Gordon steals and blows the layup, then Noc misses the follow-up, Seattle turns it over on the other end again...............

Basketball is being set back 30 years tonight


----------



## truebluefan (May 27, 2002)

Bulls 36%, Seattle 32%.


----------



## mizenkay (Dec 29, 2003)

both teams shooting horribly in the second.

gordon had an opportunity after the sonic turnover to DUNK it and he whifffffed with the layup.

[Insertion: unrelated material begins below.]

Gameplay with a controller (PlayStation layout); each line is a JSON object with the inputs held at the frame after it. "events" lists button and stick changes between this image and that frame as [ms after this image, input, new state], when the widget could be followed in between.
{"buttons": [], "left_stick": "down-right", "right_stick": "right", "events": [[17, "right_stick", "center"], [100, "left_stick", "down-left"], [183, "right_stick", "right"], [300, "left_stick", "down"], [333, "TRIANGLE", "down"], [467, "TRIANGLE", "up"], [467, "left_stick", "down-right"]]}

kirk with the shooters touch for three.

33-24 chicago


----------



## ChiBron (Jun 24, 2002)

Kirk's having shooting troubles again. 3-10 so far. 3rd straight night where he's struggled to make shots.

Ben only 2-7 as well.


----------



## mizenkay (Dec 29, 2003)

i think kirk is leading the NBA with technicals. he has two on the season.



:raised_ey


----------



## ChiBron (Jun 24, 2002)

Our defensive intensity is def. there tonight.

And the Sonics really suck. Their shot selection is hideous.


----------



## ndistops (Oct 31, 2005)

Against Portland the Bulls actually shoot pretty decent and they lose.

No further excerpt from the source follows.